Much of the talk focused on the importance of debunking prejudicial cultural narratives and removing barriers to individual mobility (both clearly important), but not on how to fundamentally change our political and economic systems. Walker is not afraid of discussing how structures of capital production reproduce inequality; affirmed by comments about how people of African descent still suffer from the legacy of slavery and about how injustices to low income renters are perpetuated when wealthy developers receive housing subsidies for million dollar apartments in New York City. While emboldened to discuss systemic inequalities in general terms, Walker does not seem prepared to directly address how Ford will take them on. And perhaps we should not expect him to. As Walker reflected in Towards a new gospel of wealth, foundations face certain limits as they are, “established by a market system and endowed by the money of the past century’s 1 percent,” further enabled by returns on capital.

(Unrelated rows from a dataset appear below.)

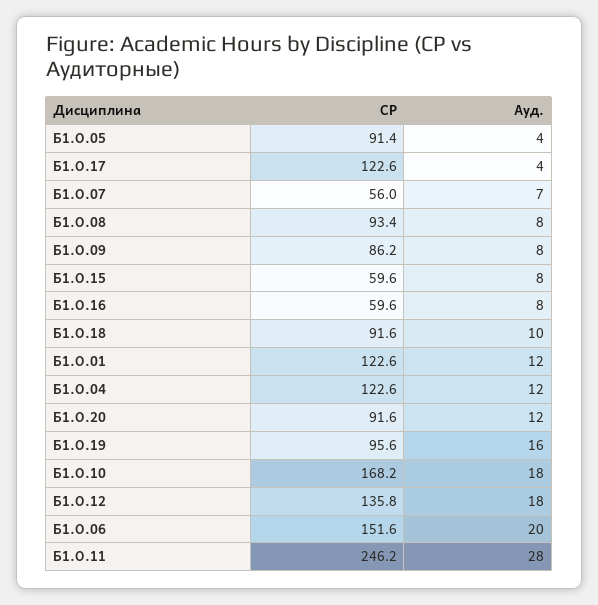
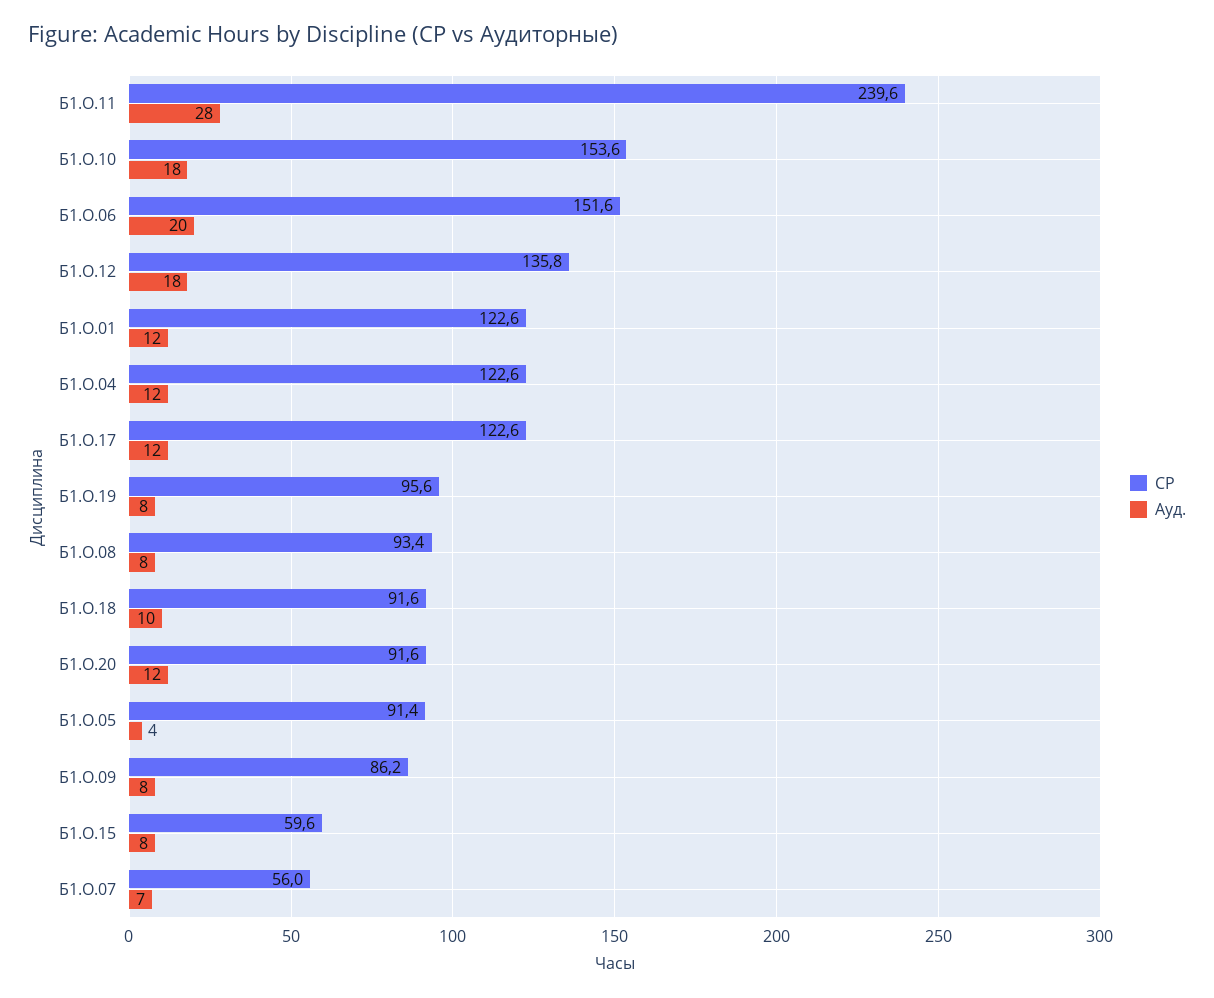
  {
    "СР": {
      "Б1.О.05": 91.4,
      "Б1.О.17": 122.6,
      "Б1.О.07": 56,
      "Б1.О.08": 93.4,
      "Б1.О.09": 86.2,
      "Б1.О.15": 59.6,
-     "Б1.О.16": 59.6,
      "Б1.О.18": 91.6,
      "Б1.О.01": 122.6,
      "Б1.О.04": 122.6,
      "Б1.О.20": 91.6,
      "Б1.О.19": 95.6,
-     "Б1.О.10": 168.2,
+     "Б1.О.10": 153.6,
      "Б1.О.12": 135.8,
      "Б1.О.06": 151.6,
-     "Б1.О.11": 246.2
+     "Б1.О.11": 239.6
    },
    "Ауд.": {
      "Б1.О.05": 4,
-     "Б1.О.17": 4,
+     "Б1.О.17": 12,
      "Б1.О.07": 7,
      "Б1.О.08": 8,
      "Б1.О.09": 8,
      "Б1.О.15": 8,
-     "Б1.О.16": 8,
      "Б1.О.18": 10,
      "Б1.О.01": 12,
      "Б1.О.04": 12,
      "Б1.О.20": 12,
-     "Б1.О.19": 16,
+     "Б1.О.19": 8,
      "Б1.О.10": 18,
      "Б1.О.12": 18,
      "Б1.О.06": 20,
      "Б1.О.11": 28
    }
  }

Though I was not called upon during the Q&A at last Thursday’s event, I wanted to ask Walker, “What would you like to change but believe you cannot because you work within a capitalist institution? What are the specific hard and fast limits? What risks are you willing to take and how far do you think you can go in addressing structural inequality? What would a real philanthropic shake up look like?”
-Erica Kohl-Arenas
Erica Kohl-Arenas is an Assistant Professor at the Milano School of International Affairs, Management, and Urban Policy at The New School. Kohl-Arenas’ book, The Self-Help Myth: How Philanthropy Fails to Alleviate Poverty (University of California Press, 2016), analyzes the history of philanthropic investments in addressing farmworker and immigrant poverty across California’s Central Valley. Prior to her graduate studies, Kohl-Arenas worked as a popular educator and community development practitioner in a variety of settings including public schools, with immigrant nonprofit organizations, and in coal mining and crofting towns in Appalachia and Scotland.